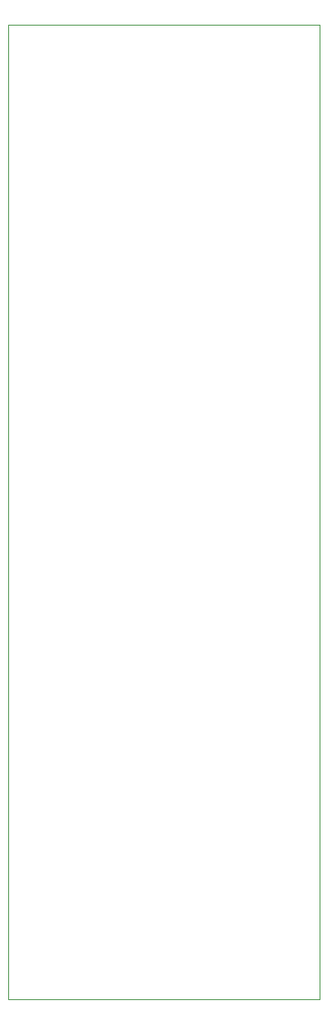
<source format=gbr>
%TF.GenerationSoftware,KiCad,Pcbnew,9.0.1*%
%TF.CreationDate,2025-04-20T11:30:14-04:00*%
%TF.ProjectId,ardentis,61726465-6e74-4697-932e-6b696361645f,A*%
%TF.SameCoordinates,Original*%
%TF.FileFunction,Profile,NP*%
%FSLAX46Y46*%
G04 Gerber Fmt 4.6, Leading zero omitted, Abs format (unit mm)*
G04 Created by KiCad (PCBNEW 9.0.1) date 2025-04-20 11:30:14*
%MOMM*%
%LPD*%
G01*
G04 APERTURE LIST*
%TA.AperFunction,Profile*%
%ADD10C,0.050000*%
%TD*%
G04 APERTURE END LIST*
D10*
X118500000Y-29000000D02*
X150500000Y-29000000D01*
X150500000Y-129000000D01*
X118500000Y-129000000D01*
X118500000Y-29000000D01*
M02*

</source>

============

Requirement: All lines from the beginning of the material through the line that holds "G04 Gerber Fmt", both included, should be returned exactly; please omit any pictures and add no other lines.

Exercise result:
<source format=gbr>
%TF.GenerationSoftware,KiCad,Pcbnew,9.0.1*%
%TF.CreationDate,2025-04-20T11:30:14-04:00*%
%TF.ProjectId,ardentis,61726465-6e74-4697-932e-6b696361645f,A*%
%TF.SameCoordinates,Original*%
%TF.FileFunction,Profile,NP*%
%FSLAX46Y46*%
G04 Gerber Fmt 4.6, Leading zero omitted, Abs format (unit mm)*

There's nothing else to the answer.